Low-income communities are often plagued by food deserts and food swamps simultaneously, meaning they lack affordable grocery stores while facing an abundance of fast-food restaurants and convenience stores.
These families will come across bottled water that is more expensive than soda and food staples, like eggs, milk, and apples, that are more expensive than Cheetos.
Product development is one of several ways that companies engage in target marketing.
Pepsi Limón, Doritos Salsa Verde, and Tapatío hot sauce-flavored Fritos, for example, were created to attract Latino consumers.
Because youth of color are deemed as trendsetters, products are often created specifically for them.
“While there are benefits to food and beverage companies being inclusive with the products they offer and appealing to many cultures and ethnicities, doing so becomes a problem when such products are unhealthy,” the report states.
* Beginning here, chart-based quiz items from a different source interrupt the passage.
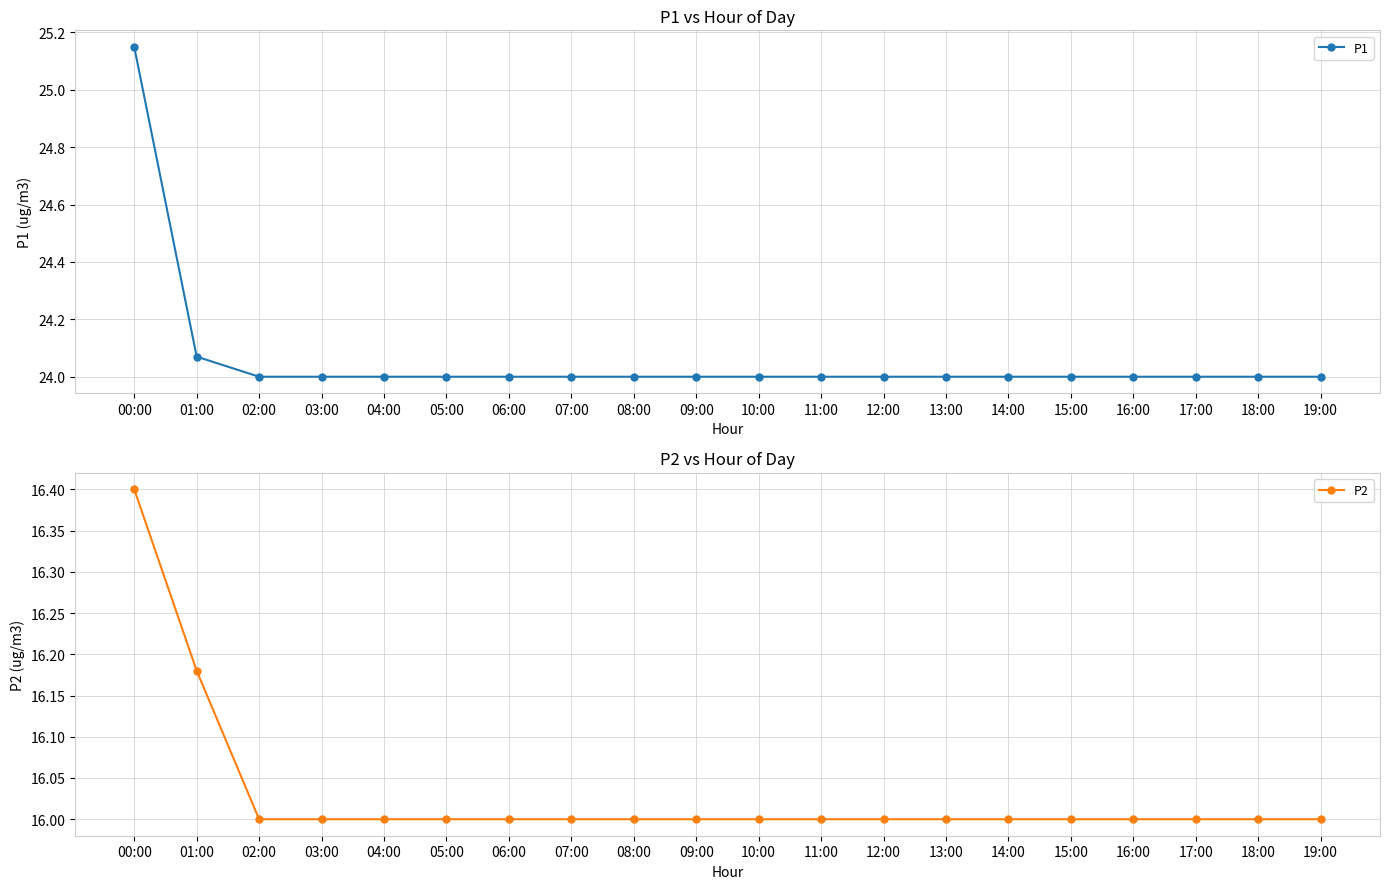

How many P2 values are between 16 and 17?

20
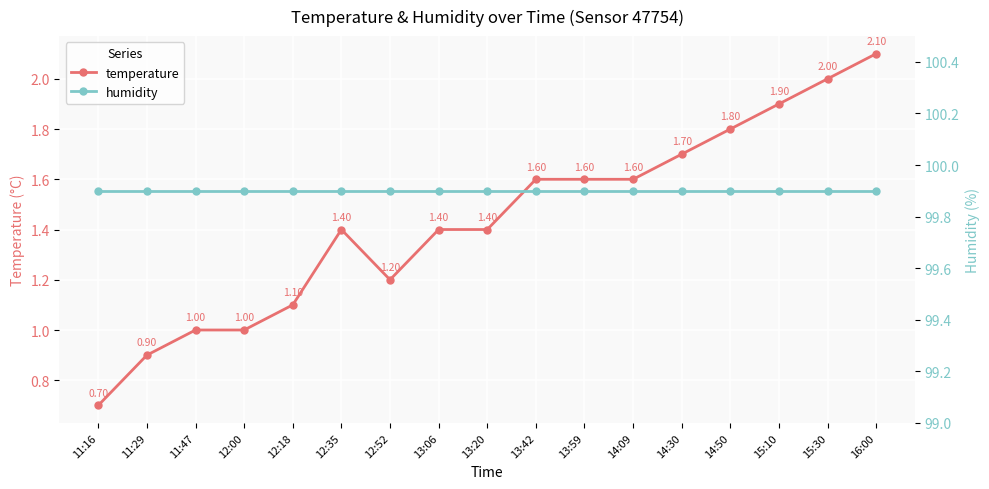

What position from the right is 13:06?

10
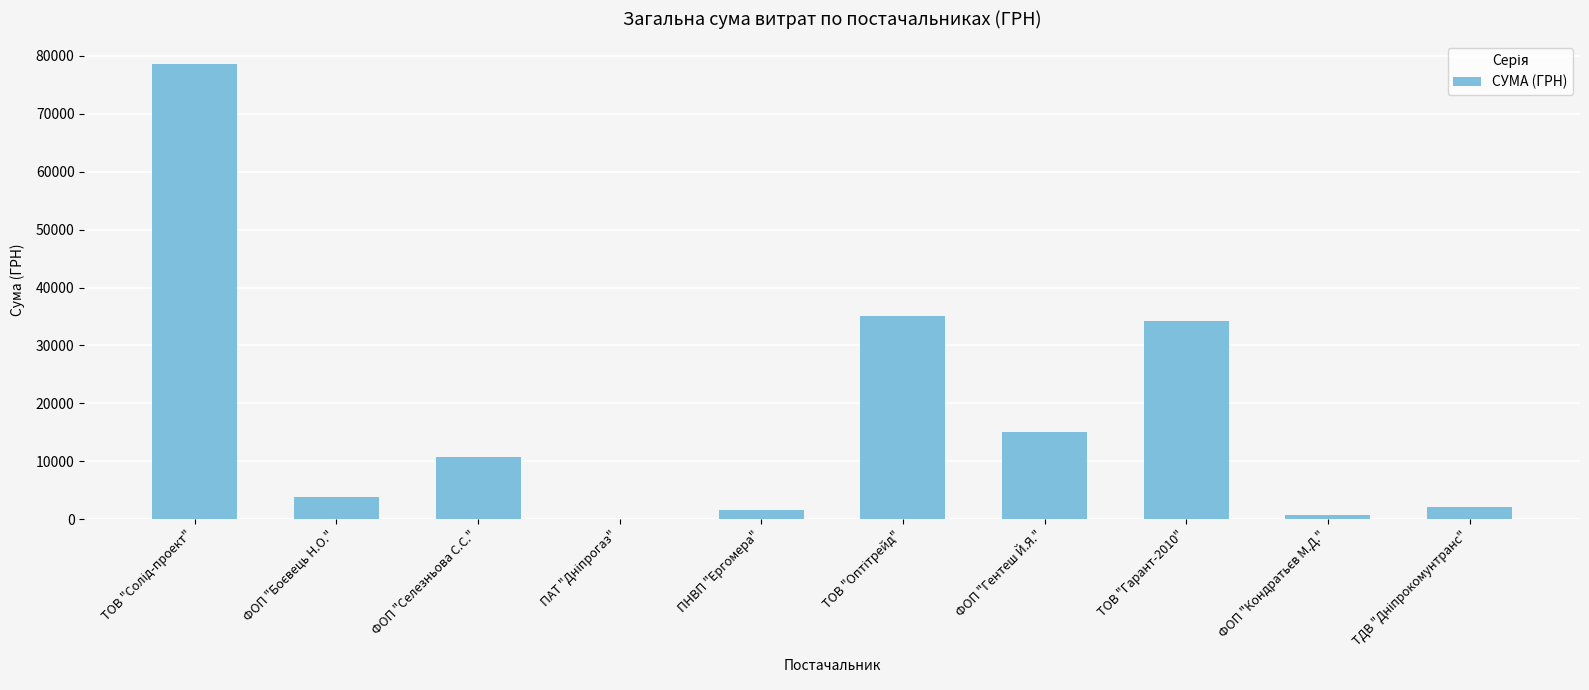

What is the sum of all values?

181866.2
Junk foods are promoted in communities of culture by exploiting cultural sensibilities and using images, symbolism, and language.
Junk food companies exploit youths of color as brand ambassadors, mom bloggers as “top tier influencers” and celebrities of color while employing communities of color, supporting Black charitable organizations, and sponsoring important social programs, like college scholarships for Latino students.
Youths of color are disproportionately impacted by digital marketing because they more frequently use smartphones and mobile technology.
Influencer marketing is particularly underhanded, in that it is always happening. Moreover, children and teens may not realize that they are being advertised to.
Starbucks and Taco Bell, for example, are designing menu items specifically for influencer campaigns on Instagram.
“Supporting communities — especially those that have been historically neglected or discriminated against — is important, but it doesn’t give companies free rein to market their products that do the most harm,” the report states.
The food and beverage industry uses the 4 Ps together to promote unhealthy products at carefully set prices to Latinos online and in specific neighborhoods.
What Can We Do?
Below are recommendations to push food and beverage companies to stop aggressively marketing their least healthy products to communities of color.
- Lawmakers should enact federal and state privacy policies and digital consumer policies that would restrict food marketing strategies related to geotracking.
- Cities could create tracking- and targeting-free zones that shield targeted populations from marketing for junk food and other unhealthy products.
- Companies’ inventory of tactics for targeting communities of color should be documented, publicized, and, where possible, used to engage in constructive industry discussion.
- Public health and community groups should continue to educate journalists so they can document how food and beverage companies engage in state-of-the-art research — such as digital ad testing and measurement, mobile phone focus groups, and digital panels tied to multicultural audiences — to help marketers understand communities of color and create appealing, unhealthy products and brands.
- Advocates should create or support community-based education and advocacy campaigns that explain the practice of target marketing, as well as show how the issue is linked to civil rights concerns related to discrimination and unfairness.
- Advocates can help by developing or joining public campaigns to hold food and beverage companies — and those selling marketing data to them — accountable.
- Advocates could encourage restaurants to participate in the Children’s Food and Beverage Advertising Initiative, which ensures minimum nutrition standards for foods marketed to kids.
- Community leaders could ask whether companies are spending as much to market nutritious products as they are to promote salty, sugary, high-fat products; they could also organize digital app opt-out campaigns in communities of color to counter low-cost junk food promotions and send a message to the industry.
- Urge companies to reformulate their products to improve their nutritional quality.